One of the crazy things in NZ is that when the Stats Department calculates agricultural GDP, the cost of purchased inputs is deducted as a cost. That not only includes seeds and fertiliser as costs to be deducted from agricultural GDP, but also includes the same deductions for shearing and all other contractors. Those costs are assumed to come from outside the sector! As a consequence, the agricultural GDP figures published in NZ are totally worthless. Actually they are worse than useless because they lead people, including even many of the politicians, down totally false pathways.

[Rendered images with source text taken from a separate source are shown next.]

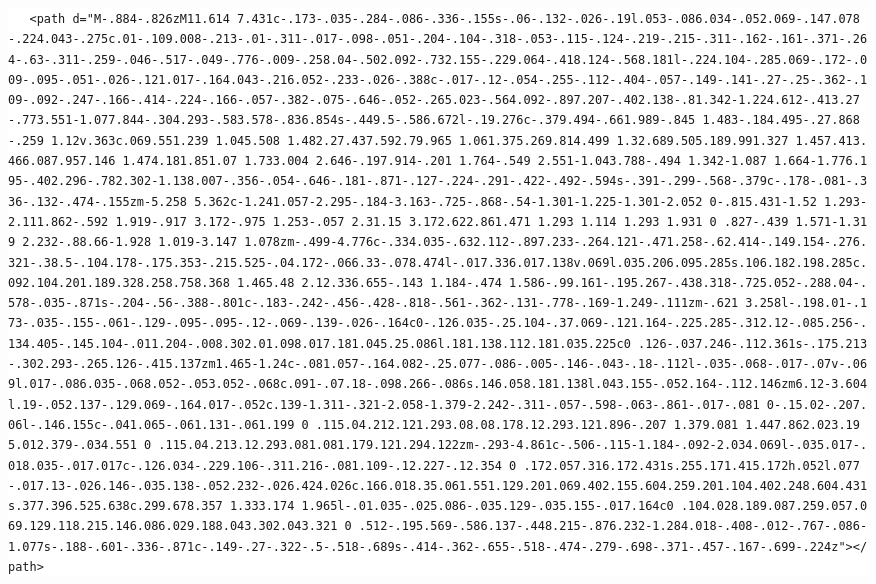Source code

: 	   <path d="M-.884-.826zM11.614 7.431c-.173-.035-.284-.086-.336-.155s-.06-.132-.026-.19l.053-.086.034-.052.069-.147.078-.224.043-.275c.01-.109.008-.213-.01-.311-.017-.098-.051-.204-.104-.318-.053-.115-.124-.219-.215-.311-.162-.161-.371-.264-.63-.311-.259-.046-.517-.049-.776-.009-.258.04-.502.092-.732.155-.229.064-.418.124-.568.181l-.224.104-.285.069-.172-.009-.095-.051-.026-.121.017-.164.043-.216.052-.233-.026-.388c-.017-.12-.054-.255-.112-.404-.057-.149-.141-.27-.25-.362-.109-.092-.247-.166-.414-.224-.166-.057-.382-.075-.646-.052-.265.023-.564.092-.897.207-.402.138-.81.342-1.224.612-.413.27-.773.551-1.077.844-.304.293-.583.578-.836.854s-.449.5-.586.672l-.19.276c-.379.494-.661.989-.845 1.483-.184.495-.27.868-.259 1.12v.363c.069.551.239 1.045.508 1.482.27.437.592.79.965 1.061.375.269.814.499 1.32.689.505.189.991.327 1.457.413.466.087.957.146 1.474.181.851.07 1.733.004 2.646-.197.914-.201 1.764-.549 2.551-1.043.788-.494 1.342-1.087 1.664-1.776.195-.402.296-.782.302-1.138.007-.356-.054-.646-.181-.871-.127-.224-.291-.422-.492-.594s-.391-.299-.568-.379c-.178-.081-.336-.132-.474-.155zm-5.258 5.362c-1.241.057-2.295-.184-3.163-.725-.868-.54-1.301-1.225-1.301-2.052 0-.815.431-1.52 1.293-2.111.862-.592 1.919-.917 3.172-.975 1.253-.057 2.31.15 3.172.622.861.471 1.293 1.114 1.293 1.931 0 .827-.439 1.571-1.319 2.232-.88.66-1.928 1.019-3.147 1.078zm-.499-4.776c-.334.035-.632.112-.897.233-.264.121-.471.258-.62.414-.149.154-.276.321-.38.5-.104.178-.175.353-.215.525-.04.172-.066.33-.078.474l-.017.336.017.138v.069l.035.206.095.285s.106.182.198.285c.092.104.201.189.328.258.758.368 1.465.48 2.12.336.655-.143 1.184-.474 1.586-.99.161-.195.267-.438.318-.725.052-.288.04-.578-.035-.871s-.204-.56-.388-.801c-.183-.242-.456-.428-.818-.561-.362-.131-.778-.169-1.249-.111zm-.621 3.258l-.198.01-.173-.035-.155-.061-.129-.095-.095-.12-.069-.139-.026-.164c0-.126.035-.25.104-.37.069-.121.164-.225.285-.312.12-.085.256-.134.405-.145.104-.011.204-.008.302.01.098.017.181.045.25.086l.181.138.112.181.035.225c0 .126-.037.246-.112.361s-.175.213-.302.293-.265.126-.415.137zm1.465-1.24c-.081.057-.164.082-.25.077-.086-.005-.146-.043-.18-.112l-.035-.068-.017-.07v-.069l.017-.086.035-.068.052-.053.052-.068c.091-.07.18-.098.266-.086s.146.058.181.138l.043.155-.052.164-.112.146zm6.12-3.604l.19-.052.137-.129.069-.164.017-.052c.139-1.311-.321-2.058-1.379-2.242-.311-.057-.598-.063-.861-.017-.081 0-.15.02-.207.06l-.146.155c-.041.065-.061.131-.061.199 0 .115.04.212.121.293.08.08.178.12.293.121.896-.207 1.379.081 1.447.862.023.195.012.379-.034.551 0 .115.04.213.12.293.081.081.179.121.294.122zm-.293-4.861c-.506-.115-1.184-.092-2.034.069l-.035.017-.018.035-.017.017c-.126.034-.229.106-.311.216-.081.109-.12.227-.12.354 0 .172.057.316.172.431s.255.171.415.172h.052l.077-.017.13-.026.146-.035.138-.052.232-.026.424.026c.166.018.35.061.551.129.201.069.402.155.604.259.201.104.402.248.604.431s.377.396.525.638c.299.678.357 1.333.174 1.965l-.01.035-.025.086-.035.129-.035.155-.017.164c0 .104.028.189.087.259.057.069.129.118.215.146.086.029.188.043.302.043.321 0 .512-.195.569-.586.137-.448.215-.876.232-1.284.018-.408-.012-.767-.086-1.077s-.188-.601-.336-.871c-.149-.27-.322-.5-.518-.689s-.414-.362-.655-.518-.474-.279-.698-.371-.457-.167-.699-.224z"></path>
   </symbol>

   <symbol id="svg_icon_douban_sm" viewBox="0 0 16 16">
	   <path d="M13.6-0.5H2.4C1.1-0.5 0 0.6 0 1.9v11.2c0 1.3 1.1 2.4 2.4 2.4h11.2c1.3 0 2.4-1.1 2.4-2.4V1.9C16 0.6 14.9-0.5 13.6-0.5z"></path>
	   <path color="#fff" fill="#fff" d="M3.4 3.8h9.2V2.7H3.4V3.8zM4.2 8.9V4.8h7.6v4.1L4.2 8.9 4.2 8.9zM5.3 7.9h5.4v-2H5.3V7.9zM12.9 11.3v1H3.1v-1H6c-0.3-0.6-0.6-1.1-1-1.8l1-0.4c0.4 0.6 0.8 1.3 1.1 2.2H9c0.4-0.7 0.7-1.4 1-2.2l1.1 0.4c-0.3 0.7-0.6 1.3-0.9 1.8H12.9z"></path>
   </symbol>
   <symbol id="svg_icon_imdb_sm" viewBox="0 0 32 16">
	   <path color="#e9c63c" fill="#e9c63c" d="M4.4-0.5h24.2c1.3 0 2.4 1.1 2.4 2.4v11.2c0 1.3-1.1 2.4-2.4 2.4H4.4c-1.3 0-2.4-1.1-2.4-2.4V1.9C2 0.6 3.1-0.5 4.4-0.5z"></path>
	   <path color="#000" fill="#000" d="M4 12.5h3v-10H4V12.5zM19.9 2.5H17v10h3.6c0 0 1.4-0.3 1.4-1.4V3.9C22 3.9 21.8 2.6 19.9 2.5zM19.9 9.8c-0.1 0.8-1 0.7-1 0.7V4.2c0.9-0.1 1 0.7 1 0.7V9.8zM11.8 7l-0.7-4.5H8v10h2.4L10.1 6l1 6.6h1.7l1-6.6 -0.3 6.6H16v-10h-3.5L11.8 7zM27.2 4.8c-0.7 0-1.3 0.3-1.8 0.6v-3H23v9.7h2.5v-0.3c1 0.7 1.8 0.6 1.8 0.6 1.6-0.1 1.8-1.3 1.8-1.3v-5C29 5 27.2 4.8 27.2 4.8zM26.5 10.2c0 1-0.6 1-1.1 0.8V6.5c0.9-0.7 1.1 0.3 1.1 0.3V10.2z"></path>
   </symbol>
   <symbol id="svg_icon_mtime_sm" viewBox="0 0 16 16">
	   <path color="#25b3e3" fill="#25b3e3" d="M2.4-0.5h11.2c1.3 0 2.4 1.1 2.4 2.4v11.2c0 1.3-1.1 2.4-2.4 2.4H2.4c-1.3 0-2.4-1.1-2.4-2.4V1.9C0 0.6 1.1-0.5 2.4-0.5z"></path>
	   <path color="#fff" fill="#fff" d="M13.8 3.4c-0.4-2.2-0.7-3.4-1.1-3.9h-0.9c-0.5 0.6-1.1 2.1-1.9 3.9C7.7 8.8 6.5 4.3 6.5 4.3S4.9 0.9 3.8-0.5H3c-1.1 2.4-3 13-3 13v0.6c0 0.4 0.1 0.7 0.3 1.1C1.6 7.3 2.6 8.1 3 9c0.5 1 2.5 6.8 4.3 1.3 2.1-6.5 3.2 3 3.4 5.2h2.8c1.1 0 2.1-0.8 2.3-1.8C14.7 11.6 14.6 7.8 13.8 3.4z"></path>
   </symbol>

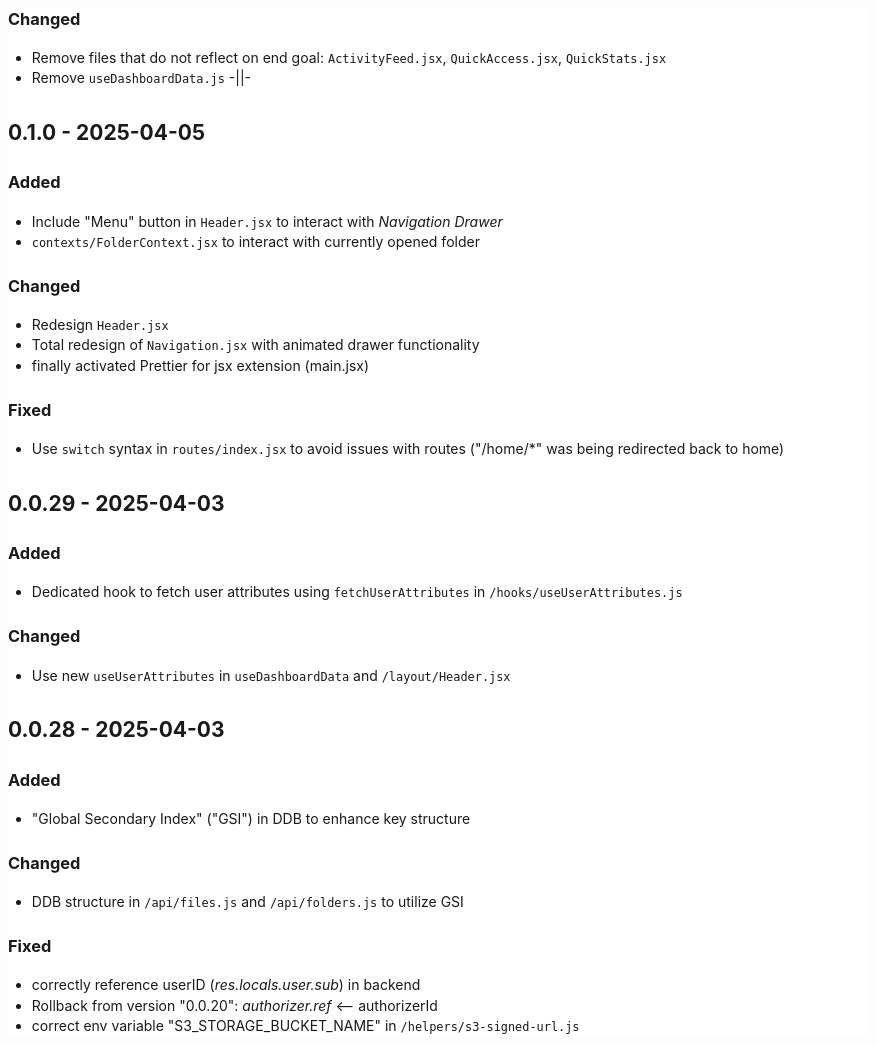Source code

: ### Changed

- Remove files that do not reflect on end goal: `ActivityFeed.jsx`, `QuickAccess.jsx`, `QuickStats.jsx`
- Remove `useDashboardData.js` -||-

## 0.1.0 - 2025-04-05

### Added

- Include "Menu" button in `Header.jsx` to interact with *Navigation Drawer*
- `contexts/FolderContext.jsx` to interact with currently opened folder

### Changed

- Redesign `Header.jsx`
- Total redesign of `Navigation.jsx` with animated drawer functionality
- finally activated Prettier for jsx extension (main.jsx)

### Fixed

- Use `switch` syntax in `routes/index.jsx` to avoid issues with routes ("/home/*" was being redirected back to home)

## 0.0.29 - 2025-04-03

### Added

- Dedicated hook to fetch user attributes using `fetchUserAttributes` in `/hooks/useUserAttributes.js`

### Changed

- Use new `useUserAttributes` in `useDashboardData` and `/layout/Header.jsx`

## 0.0.28 - 2025-04-03

### Added

- "Global Secondary Index" ("GSI") in DDB to enhance key structure

### Changed

- DDB structure in `/api/files.js` and `/api/folders.js` to utilize GSI

### Fixed

- correctly reference userID (*res.locals.user.sub*) in backend
- Rollback from version "0.0.20": *authorizer.ref* <-- authorizerId
- correct env variable "S3_STORAGE_BUCKET_NAME" in `/helpers/s3-signed-url.js`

This is one of the key reasons why when I am talking about our primary industries I focus on the export contribution as a starting point for understanding the importance of the sector.
KeithW
Keith,
Your comments about the calculation of agricultural GDP apply equally well to every other sector of the economy. The upshot of it all is to demonstrate how intertwined all the sectors of the economy are and how we depend on each other. While export income is one measure of a sector's worth, value added (contribution to GDP) is an equally valid measure. People decried the tourism industry when it was in it's hayday 3 years ago because of its low productivity and poor value added, even though it was NZ's biggest foreign exchange earner. And also for its poor environmental record. A rounded view of all these aspects is necessary.
Cheers, Kevin
Kevin,
I don't think they do apply equally to other sectors. The way it works in manufacturing, for example, is that all NZ-based inputs to a product remain within the manufacturing sector. Whereas in agriculture they jump out of the sector. As for tourism, it is not defined as a sector by the Stats Dept and so officially it has no GDP. Rather, any GDP figures are constructed by the industry itself using its own methodology. I say that not to decry in any way the importance of tourism. Rather the message is to be careful of statistics and how they are calculated. The tourism industry was indeed NZ's biggest foreign exchange earner for a short time, but only if for comparative purposes we divided agriculture into its individual components such as dairy, meat, arable etc.
KeithW
The European Union are clearly confused Holland has just allocated 25 Billion Euros to deintensifying their agriculture because of pollution
They need your advice that agriculture is primary so doesnt need support
https://www.theguardian.com/environment/2021/dec/15/netherlands-announc…
Hi Keith, (if you're still following the comments on your article) I came across a climate scientist Walter Jehne who claims the formation of hydroxlyl (which removes methane from the atmosphere) from the interaction of water vapour and UV light on grazed pastures is sufficient to cancel out any methane the animals emit, and more.
Is this at all plausible?
https://northlandclimatechange.org/2021/11/02/methane-sources-sinks-and…
Sparrow,
Alas, almost certainly that particular conclusion is implausible.
Note that this is appears to be a self-published paper and has not gone through a normal journal process of independent peer review. If I was a reviewer, I would be pointing out some important weaknesses in that part of the argument. The hydroxyl radical is not the same as the hydroxyl ion. it has a very short lie (less than a second) and it does not hang around searching for a methane molecule to breakdown. There are big uncertainties relating to the average residence time of a methane molecule but to then get to a point of suggesting that methane from livestock does not get into the atmosphere and remain there (on average ) for quite some years is not tenable. As a starting point, the authors do not seem to understand that residence time and half life are two different albeit aligned concepts. This suggests they are working beyond their current competence.